--- Dataset Enclosed Below ---

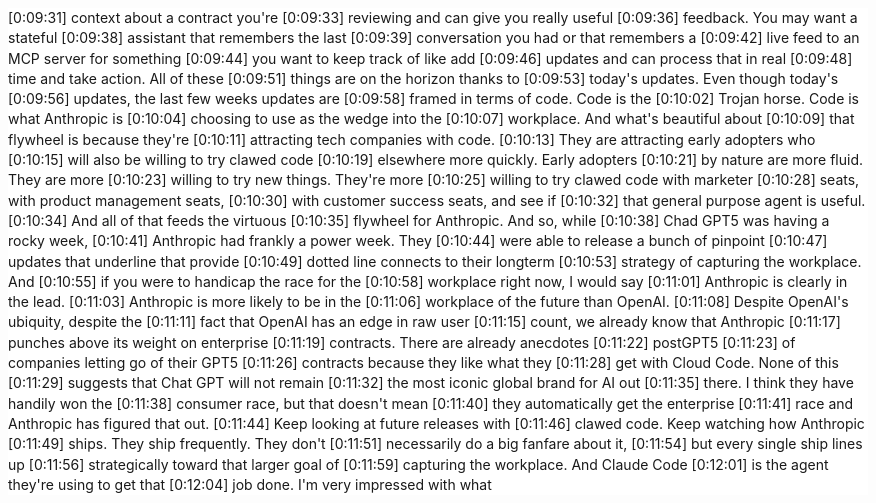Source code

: [0:09:31] context about a contract you're
[0:09:33] reviewing and can give you really useful
[0:09:36] feedback. You may want a stateful
[0:09:38] assistant that remembers the last
[0:09:39] conversation you had or that remembers a
[0:09:42] live feed to an MCP server for something
[0:09:44] you want to keep track of like add
[0:09:46] updates and can process that in real
[0:09:48] time and take action. All of these
[0:09:51] things are on the horizon thanks to
[0:09:53] today's updates. Even though today's
[0:09:56] updates, the last few weeks updates are
[0:09:58] framed in terms of code. Code is the
[0:10:02] Trojan horse. Code is what Anthropic is
[0:10:04] choosing to use as the wedge into the
[0:10:07] workplace. And what's beautiful about
[0:10:09] that flywheel is because they're
[0:10:11] attracting tech companies with code.
[0:10:13] They are attracting early adopters who
[0:10:15] will also be willing to try clawed code
[0:10:19] elsewhere more quickly. Early adopters
[0:10:21] by nature are more fluid. They are more
[0:10:23] willing to try new things. They're more
[0:10:25] willing to try clawed code with marketer
[0:10:28] seats, with product management seats,
[0:10:30] with customer success seats, and see if
[0:10:32] that general purpose agent is useful.
[0:10:34] And all of that feeds the virtuous
[0:10:35] flywheel for Anthropic. And so, while
[0:10:38] Chad GPT5 was having a rocky week,
[0:10:41] Anthropic had frankly a power week. They
[0:10:44] were able to release a bunch of pinpoint
[0:10:47] updates that underline that provide
[0:10:49] dotted line connects to their longterm
[0:10:53] strategy of capturing the workplace. And
[0:10:55] if you were to handicap the race for the
[0:10:58] workplace right now, I would say
[0:11:01] Anthropic is clearly in the lead.
[0:11:03] Anthropic is more likely to be in the
[0:11:06] workplace of the future than OpenAI.
[0:11:08] Despite OpenAI's ubiquity, despite the
[0:11:11] fact that OpenAI has an edge in raw user
[0:11:15] count, we already know that Anthropic
[0:11:17] punches above its weight on enterprise
[0:11:19] contracts. There are already anecdotes
[0:11:22] postGPT5
[0:11:23] of companies letting go of their GPT5
[0:11:26] contracts because they like what they
[0:11:28] get with Cloud Code. None of this
[0:11:29] suggests that Chat GPT will not remain
[0:11:32] the most iconic global brand for AI out
[0:11:35] there. I think they have handily won the
[0:11:38] consumer race, but that doesn't mean
[0:11:40] they automatically get the enterprise
[0:11:41] race and Anthropic has figured that out.
[0:11:44] Keep looking at future releases with
[0:11:46] clawed code. Keep watching how Anthropic
[0:11:49] ships. They ship frequently. They don't
[0:11:51] necessarily do a big fanfare about it,
[0:11:54] but every single ship lines up
[0:11:56] strategically toward that larger goal of
[0:11:59] capturing the workplace. And Claude Code
[0:12:01] is the agent they're using to get that
[0:12:04] job done. I'm very impressed with what
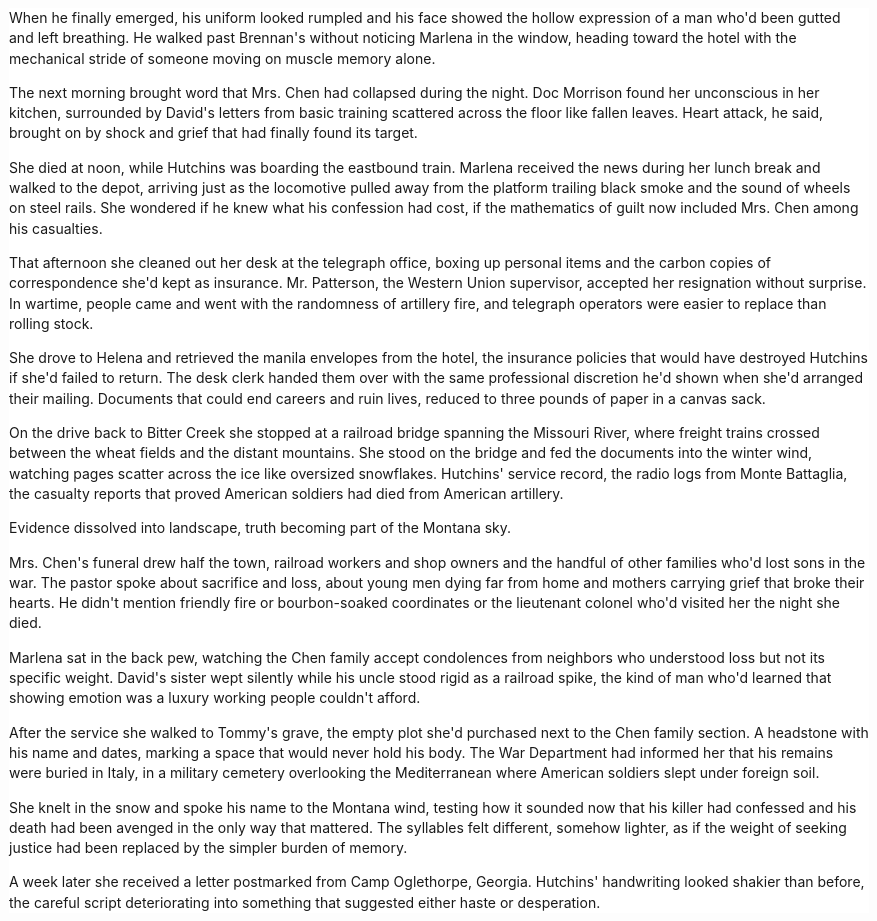 When he finally emerged, his uniform looked rumpled and his face showed the hollow expression of a man who'd been gutted and left breathing. He walked past Brennan's without noticing Marlena in the window, heading toward the hotel with the mechanical stride of someone moving on muscle memory alone.

The next morning brought word that Mrs. Chen had collapsed during the night. Doc Morrison found her unconscious in her kitchen, surrounded by David's letters from basic training scattered across the floor like fallen leaves. Heart attack, he said, brought on by shock and grief that had finally found its target.

She died at noon, while Hutchins was boarding the eastbound train. Marlena received the news during her lunch break and walked to the depot, arriving just as the locomotive pulled away from the platform trailing black smoke and the sound of wheels on steel rails. She wondered if he knew what his confession had cost, if the mathematics of guilt now included Mrs. Chen among his casualties.

That afternoon she cleaned out her desk at the telegraph office, boxing up personal items and the carbon copies of correspondence she'd kept as insurance. Mr. Patterson, the Western Union supervisor, accepted her resignation without surprise. In wartime, people came and went with the randomness of artillery fire, and telegraph operators were easier to replace than rolling stock.

She drove to Helena and retrieved the manila envelopes from the hotel, the insurance policies that would have destroyed Hutchins if she'd failed to return. The desk clerk handed them over with the same professional discretion he'd shown when she'd arranged their mailing. Documents that could end careers and ruin lives, reduced to three pounds of paper in a canvas sack.

On the drive back to Bitter Creek she stopped at a railroad bridge spanning the Missouri River, where freight trains crossed between the wheat fields and the distant mountains. She stood on the bridge and fed the documents into the winter wind, watching pages scatter across the ice like oversized snowflakes. Hutchins' service record, the radio logs from Monte Battaglia, the casualty reports that proved American soldiers had died from American artillery.

Evidence dissolved into landscape, truth becoming part of the Montana sky.

Mrs. Chen's funeral drew half the town, railroad workers and shop owners and the handful of other families who'd lost sons in the war. The pastor spoke about sacrifice and loss, about young men dying far from home and mothers carrying grief that broke their hearts. He didn't mention friendly fire or bourbon-soaked coordinates or the lieutenant colonel who'd visited her the night she died.

Marlena sat in the back pew, watching the Chen family accept condolences from neighbors who understood loss but not its specific weight. David's sister wept silently while his uncle stood rigid as a railroad spike, the kind of man who'd learned that showing emotion was a luxury working people couldn't afford.

After the service she walked to Tommy's grave, the empty plot she'd purchased next to the Chen family section. A headstone with his name and dates, marking a space that would never hold his body. The War Department had informed her that his remains were buried in Italy, in a military cemetery overlooking the Mediterranean where American soldiers slept under foreign soil.

She knelt in the snow and spoke his name to the Montana wind, testing how it sounded now that his killer had confessed and his death had been avenged in the only way that mattered. The syllables felt different, somehow lighter, as if the weight of seeking justice had been replaced by the simpler burden of memory.

A week later she received a letter postmarked from Camp Oglethorpe, Georgia. Hutchins' handwriting looked shakier than before, the careful script deteriorating into something that suggested either haste or desperation.
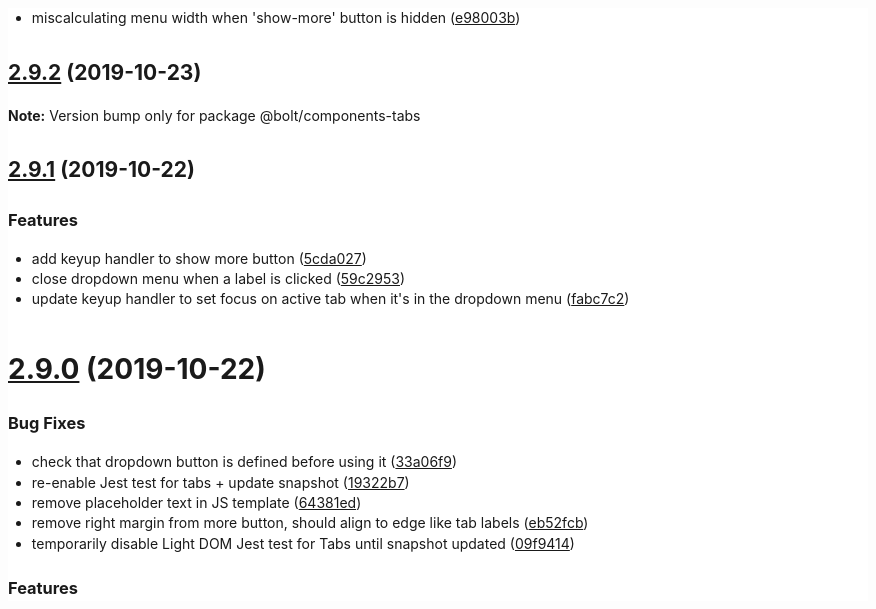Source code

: * miscalculating menu width when 'show-more' button is hidden ([e98003b](https://github.com/bolt-design-system/bolt/tree/master/packages/components/bolt-tabs/commit/e98003b))





## [2.9.2](https://github.com/bolt-design-system/bolt/tree/master/packages/components/bolt-tabs/compare/v2.9.1...v2.9.2) (2019-10-23)

**Note:** Version bump only for package @bolt/components-tabs





## [2.9.1](https://github.com/bolt-design-system/bolt/tree/master/packages/components/bolt-tabs/compare/v2.9.0...v2.9.1) (2019-10-22)


### Features

* add keyup handler to show more button ([5cda027](https://github.com/bolt-design-system/bolt/tree/master/packages/components/bolt-tabs/commit/5cda027))
* close dropdown menu when a label is clicked ([59c2953](https://github.com/bolt-design-system/bolt/tree/master/packages/components/bolt-tabs/commit/59c2953))
* update keyup handler to set focus on active tab when it's in the dropdown menu ([fabc7c2](https://github.com/bolt-design-system/bolt/tree/master/packages/components/bolt-tabs/commit/fabc7c2))





# [2.9.0](https://github.com/bolt-design-system/bolt/tree/master/packages/components/bolt-tabs/compare/v2.8.3...v2.9.0) (2019-10-22)


### Bug Fixes

* check that dropdown button is defined before using it ([33a06f9](https://github.com/bolt-design-system/bolt/tree/master/packages/components/bolt-tabs/commit/33a06f9))
* re-enable Jest test for tabs + update snapshot ([19322b7](https://github.com/bolt-design-system/bolt/tree/master/packages/components/bolt-tabs/commit/19322b7))
* remove placeholder text in JS template ([64381ed](https://github.com/bolt-design-system/bolt/tree/master/packages/components/bolt-tabs/commit/64381ed))
* remove right margin from more button, should align to edge like tab labels ([eb52fcb](https://github.com/bolt-design-system/bolt/tree/master/packages/components/bolt-tabs/commit/eb52fcb))
* temporarily disable Light DOM Jest test for Tabs until snapshot updated ([09f9414](https://github.com/bolt-design-system/bolt/tree/master/packages/components/bolt-tabs/commit/09f9414))


### Features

--- End of Enclosed Dataset ---

What you return must match the entries above exactly, apart from the pictures, which are left out.

Source code

: [0:09:31] context about a contract you're
[0:09:33] reviewing and can give you really useful
[0:09:36] feedback. You may want a stateful
[0:09:38] assistant that remembers the last
[0:09:39] conversation you had or that remembers a
[0:09:42] live feed to an MCP server for something
[0:09:44] you want to keep track of like add
[0:09:46] updates and can process that in real
[0:09:48] time and take action. All of these
[0:09:51] things are on the horizon thanks to
[0:09:53] today's updates. Even though today's
[0:09:56] updates, the last few weeks updates are
[0:09:58] framed in terms of code. Code is the
[0:10:02] Trojan horse. Code is what Anthropic is
[0:10:04] choosing to use as the wedge into the
[0:10:07] workplace. And what's beautiful about
[0:10:09] that flywheel is because they're
[0:10:11] attracting tech companies with code.
[0:10:13] They are attracting early adopters who
[0:10:15] will also be willing to try clawed code
[0:10:19] elsewhere more quickly. Early adopters
[0:10:21] by nature are more fluid. They are more
[0:10:23] willing to try new things. They're more
[0:10:25] willing to try clawed code with marketer
[0:10:28] seats, with product management seats,
[0:10:30] with customer success seats, and see if
[0:10:32] that general purpose agent is useful.
[0:10:34] And all of that feeds the virtuous
[0:10:35] flywheel for Anthropic. And so, while
[0:10:38] Chad GPT5 was having a rocky week,
[0:10:41] Anthropic had frankly a power week. They
[0:10:44] were able to release a bunch of pinpoint
[0:10:47] updates that underline that provide
[0:10:49] dotted line connects to their longterm
[0:10:53] strategy of capturing the workplace. And
[0:10:55] if you were to handicap the race for the
[0:10:58] workplace right now, I would say
[0:11:01] Anthropic is clearly in the lead.
[0:11:03] Anthropic is more likely to be in the
[0:11:06] workplace of the future than OpenAI.
[0:11:08] Despite OpenAI's ubiquity, despite the
[0:11:11] fact that OpenAI has an edge in raw user
[0:11:15] count, we already know that Anthropic
[0:11:17] punches above its weight on enterprise
[0:11:19] contracts. There are already anecdotes
[0:11:22] postGPT5
[0:11:23] of companies letting go of their GPT5
[0:11:26] contracts because they like what they
[0:11:28] get with Cloud Code. None of this
[0:11:29] suggests that Chat GPT will not remain
[0:11:32] the most iconic global brand for AI out
[0:11:35] there. I think they have handily won the
[0:11:38] consumer race, but that doesn't mean
[0:11:40] they automatically get the enterprise
[0:11:41] race and Anthropic has figured that out.
[0:11:44] Keep looking at future releases with
[0:11:46] clawed code. Keep watching how Anthropic
[0:11:49] ships. They ship frequently. They don't
[0:11:51] necessarily do a big fanfare about it,
[0:11:54] but every single ship lines up
[0:11:56] strategically toward that larger goal of
[0:11:59] capturing the workplace. And Claude Code
[0:12:01] is the agent they're using to get that
[0:12:04] job done. I'm very impressed with what
 When he finally emerged, his uniform looked rumpled and his face showed the hollow expression of a man who'd been gutted and left breathing. He walked past Brennan's without noticing Marlena in the window, heading toward the hotel with the mechanical stride of someone moving on muscle memory alone.

The next morning brought word that Mrs. Chen had collapsed during the night. Doc Morrison found her unconscious in her kitchen, surrounded by David's letters from basic training scattered across the floor like fallen leaves. Heart attack, he said, brought on by shock and grief that had finally found its target.

She died at noon, while Hutchins was boarding the eastbound train. Marlena received the news during her lunch break and walked to the depot, arriving just as the locomotive pulled away from the platform trailing black smoke and the sound of wheels on steel rails. She wondered if he knew what his confession had cost, if the mathematics of guilt now included Mrs. Chen among his casualties.

That afternoon she cleaned out her desk at the telegraph office, boxing up personal items and the carbon copies of correspondence she'd kept as insurance. Mr. Patterson, the Western Union supervisor, accepted her resignation without surprise. In wartime, people came and went with the randomness of artillery fire, and telegraph operators were easier to replace than rolling stock.

She drove to Helena and retrieved the manila envelopes from the hotel, the insurance policies that would have destroyed Hutchins if she'd failed to return. The desk clerk handed them over with the same professional discretion he'd shown when she'd arranged their mailing. Documents that could end careers and ruin lives, reduced to three pounds of paper in a canvas sack.

On the drive back to Bitter Creek she stopped at a railroad bridge spanning the Missouri River, where freight trains crossed between the wheat fields and the distant mountains. She stood on the bridge and fed the documents into the winter wind, watching pages scatter across the ice like oversized snowflakes. Hutchins' service record, the radio logs from Monte Battaglia, the casualty reports that proved American soldiers had died from American artillery.

Evidence dissolved into landscape, truth becoming part of the Montana sky.

Mrs. Chen's funeral drew half the town, railroad workers and shop owners and the handful of other families who'd lost sons in the war. The pastor spoke about sacrifice and loss, about young men dying far from home and mothers carrying grief that broke their hearts. He didn't mention friendly fire or bourbon-soaked coordinates or the lieutenant colonel who'd visited her the night she died.

Marlena sat in the back pew, watching the Chen family accept condolences from neighbors who understood loss but not its specific weight. David's sister wept silently while his uncle stood rigid as a railroad spike, the kind of man who'd learned that showing emotion was a luxury working people couldn't afford.

After the service she walked to Tommy's grave, the empty plot she'd purchased next to the Chen family section. A headstone with his name and dates, marking a space that would never hold his body. The War Department had informed her that his remains were buried in Italy, in a military cemetery overlooking the Mediterranean where American soldiers slept under foreign soil.

She knelt in the snow and spoke his name to the Montana wind, testing how it sounded now that his killer had confessed and his death had been avenged in the only way that mattered. The syllables felt different, somehow lighter, as if the weight of seeking justice had been replaced by the simpler burden of memory.

A week later she received a letter postmarked from Camp Oglethorpe, Georgia. Hutchins' handwriting looked shakier than before, the careful script deteriorating into something that suggested either haste or desperation.
Source code

: * miscalculating menu width when 'show-more' button is hidden ([e98003b](https://github.com/bolt-design-system/bolt/tree/master/packages/components/bolt-tabs/commit/e98003b))





## [2.9.2](https://github.com/bolt-design-system/bolt/tree/master/packages/components/bolt-tabs/compare/v2.9.1...v2.9.2) (2019-10-23)

**Note:** Version bump only for package @bolt/components-tabs





## [2.9.1](https://github.com/bolt-design-system/bolt/tree/master/packages/components/bolt-tabs/compare/v2.9.0...v2.9.1) (2019-10-22)


### Features

* add keyup handler to show more button ([5cda027](https://github.com/bolt-design-system/bolt/tree/master/packages/components/bolt-tabs/commit/5cda027))
* close dropdown menu when a label is clicked ([59c2953](https://github.com/bolt-design-system/bolt/tree/master/packages/components/bolt-tabs/commit/59c2953))
* update keyup handler to set focus on active tab when it's in the dropdown menu ([fabc7c2](https://github.com/bolt-design-system/bolt/tree/master/packages/components/bolt-tabs/commit/fabc7c2))





# [2.9.0](https://github.com/bolt-design-system/bolt/tree/master/packages/components/bolt-tabs/compare/v2.8.3...v2.9.0) (2019-10-22)


### Bug Fixes

* check that dropdown button is defined before using it ([33a06f9](https://github.com/bolt-design-system/bolt/tree/master/packages/components/bolt-tabs/commit/33a06f9))
* re-enable Jest test for tabs + update snapshot ([19322b7](https://github.com/bolt-design-system/bolt/tree/master/packages/components/bolt-tabs/commit/19322b7))
* remove placeholder text in JS template ([64381ed](https://github.com/bolt-design-system/bolt/tree/master/packages/components/bolt-tabs/commit/64381ed))
* remove right margin from more button, should align to edge like tab labels ([eb52fcb](https://github.com/bolt-design-system/bolt/tree/master/packages/components/bolt-tabs/commit/eb52fcb))
* temporarily disable Light DOM Jest test for Tabs until snapshot updated ([09f9414](https://github.com/bolt-design-system/bolt/tree/master/packages/components/bolt-tabs/commit/09f9414))


### Features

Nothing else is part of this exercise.